Minecraft not only holds the title of the best-selling video game in history but is also emerging as a crucial tool for developing adaptable artificial intelligence (AI) models capable of handling diverse tasks akin to human cognition.
Researchers, led by Steven James at the University of the Witwatersrand in South Africa, introduced MinePlanner, a benchmark test embedded within Minecraft, designed to evaluate the general intelligence of AI models. The MinePlanner assesses an AI’s capacity to sift through irrelevant details while solving intricate problems that involve multiple steps.
Unlike many AI training approaches that provide models with precisely tailored data for a specific task, MinePlanner challenges AI to grapple with messy, real-world problems. James emphasizes the importance of addressing messy issues for artificial general intelligence (AGI) development, highlighting that future AI models should navigate complexities similar to those encountered in the game.
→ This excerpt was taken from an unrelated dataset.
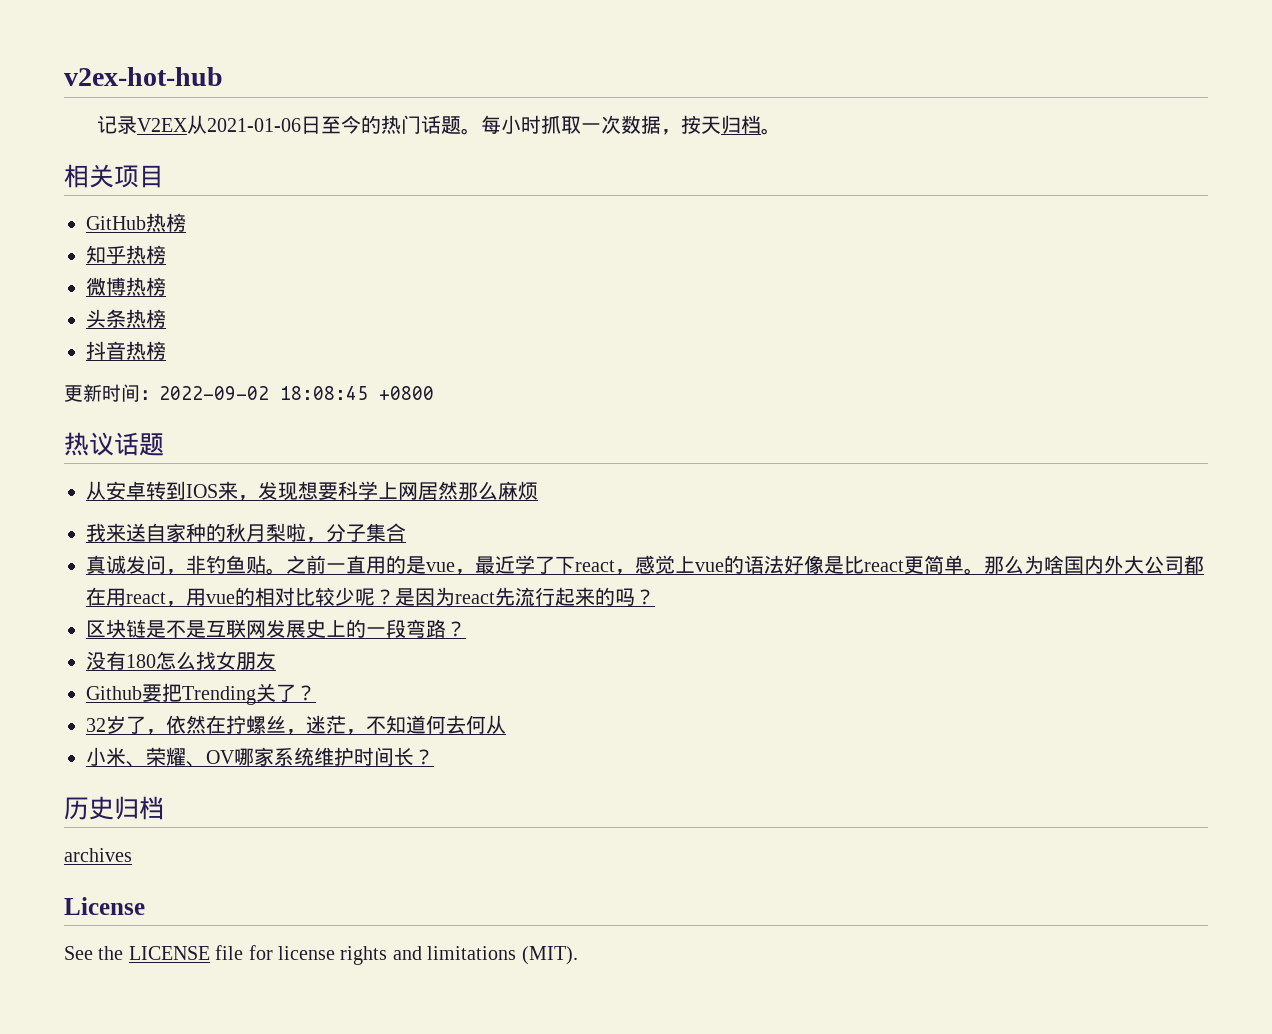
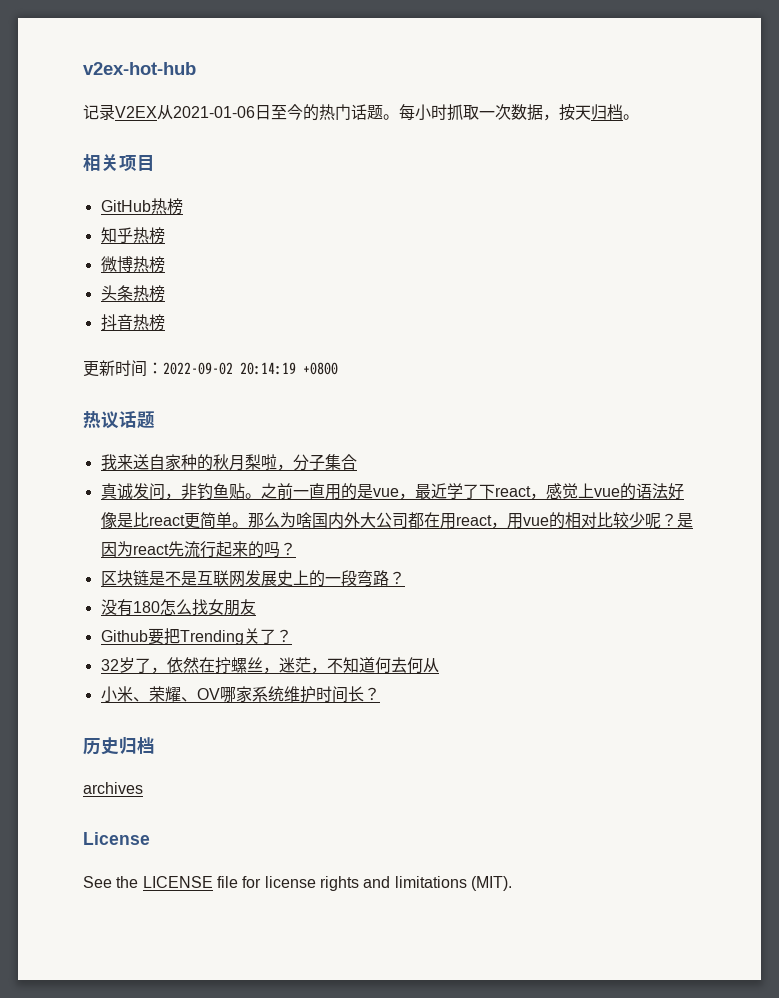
[280,386,368,400] 18:08:45 -> [240,362,296,375] 20:14:19
[86,481,538,501] // 从安卓转到IOS来，发现想要科学上网居然那么麻烦 -> (155, 419) none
MinePlanner comprises 15 construction problems, each categorized into easy, medium, and hard settings, resulting in 45 tasks. These tasks require the AI to take intermediate steps, such as constructing stairs to reach a specific block height. This demands the AI’s ability to systematically step back, plan, and solve the problem. In experimental trials involving state-of-the-art planning AI models like ENHSP and Fast Downward, designed for sequential operations toward a goal, neither model could tackle the complicated problems. Fast Downward solved only one medium problem and five easy problems, while ENHSP, performing slightly better, completed all but one easy problem and all but two medium problems.
James emphasizes the challenge of avoiding a scenario where a human designer dictates precisely what an AI should prioritize for every potential task. The goal is to develop AI models that independently discern what is relevant and can be ignored in problem-solving scenarios. MinePlanner aims to guide research toward creating more robust AI systems capable of autonomously addressing complex and messy challenges.